7.12. Example 12: Manufacturing of surface activated nonwoven fabrics
[0147] In this example, nonwoven fabrics were used.
[0148] This example illustrates enablement of inline phage treatment of nonwoven fabrics during manufacturing. As shown in FIG. 8, the processes described enables the treatment of nonwoven fabrics of diverse composition to be impregnated with phages of diverse morphology and host specificity after plasma treatment of the nonwoven fabric inline during a manufacturing process as follows: (1) The nonwoven fabric is plasma-treated (either encased or open-air plasma treatment) in-line in an automated manufacturing process; (2) Surface-active nonwoven fabric can be impregnated on both surfaces using a dip tray (also
called an impregnation tank or dip tank); and (3) The nonwoven fabric is gently dried with an air dryer at temperatures below 50°C that do not denature phage virions.

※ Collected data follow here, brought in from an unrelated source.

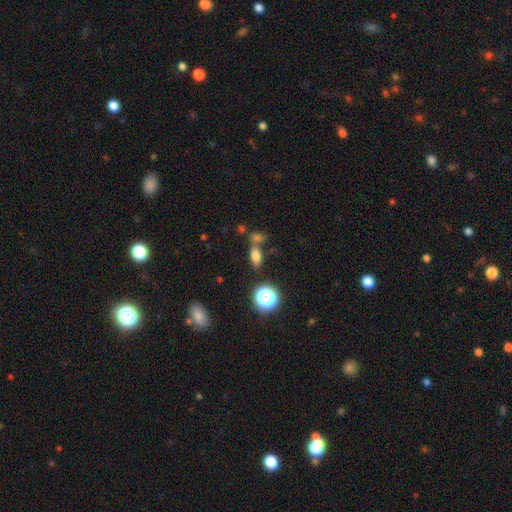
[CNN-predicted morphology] Smooth or featured: smooth — 74% (star or artifact — 17%)
How rounded: in between — 78% (round — 14%)
Merging: none — 55% (merger — 28%)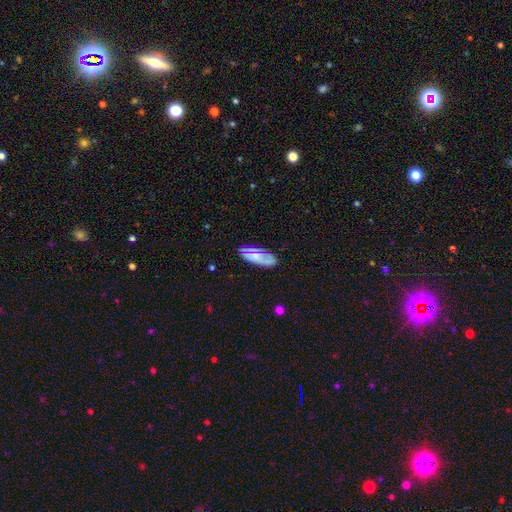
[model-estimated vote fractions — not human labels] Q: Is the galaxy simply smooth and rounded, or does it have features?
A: smooth — 60%.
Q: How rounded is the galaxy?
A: in between — 81%.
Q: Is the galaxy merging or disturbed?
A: none — 77%.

[0149] Alternatively, the process is as follows: (1) The nonwoven fabric is plasma-treated (either encased or open-air plasma treatment) in-line in an automated manufacturing process; (2) Alternatively, nonwoven fabric can be impregnated on one surface alone using a spray-on or misting apparatus; and (3) The nonwoven fabric is gently dried with an air dryer at temperatures below 50°C that do not denature phage virions.
8. EQUIVALENTS AND INCORPORATION BY REFERENCE
[0150] While the invention has been particularly shown and described with reference to a preferred embodiment and various alternate embodiments, it will be understood by persons skilled in the relevant art that various changes in form and details can be made therein without departing from the spirit and scope of the invention.

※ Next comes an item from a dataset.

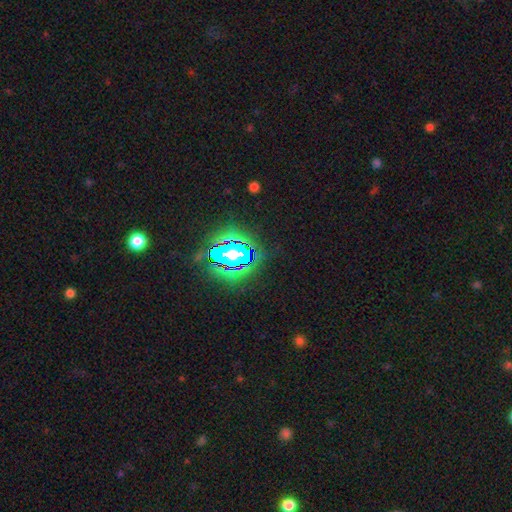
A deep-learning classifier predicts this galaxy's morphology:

[0151] All references, issued patents and patent applications cited within the body of the instant specification are hereby incorporated by reference in their entirety, for all purposes.
Claims
1. A composition comprising a phage combination attached to a polymeric fabric, wherein the phage combination comprises one or more sets of phages that infect one or more bacterial species, wherein the phages are selected from Myoviridae, Podoviridae and Siphoviridae , and wherein the polymeric fabric is selected from at least one of a polyhydroxybutyrate (PHB) or a polyethylene terephthalate (PET) nonwoven fabric.

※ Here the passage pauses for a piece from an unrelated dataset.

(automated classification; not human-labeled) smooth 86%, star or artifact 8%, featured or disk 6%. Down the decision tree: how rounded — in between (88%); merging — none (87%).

2. The composition of claim 1, wherein the phages are of the genus Pahexavirus or Rosenblumvirus .
3. The composition of claim 1 or claim 2, wherein the phages are tailed viruses.
4. The composition of any one of claims 1-3, wherein the phages are at least one of Myoviridae o Podoviridae.
5. The composition of claim 4, wherein the phages are T4 myoviruses.
6. The composition of claim 5, wherein the phages are podoviruses.
7. The composition of any one of claims 1-6, wherein the one or more sets of phages infect at least one common target bacterial species.
8. The composition of any one of claims 1-7, wherein each set of phages comprises at least two, three, four, five, or more phages selected from one or more phage libraries,
wherein the one or more phage libraries comprise phages from one or more genera.
9. The composition of any one of claims 1-8, wherein the phage combination is noncovalently or covalently attached to the polymeric fabric.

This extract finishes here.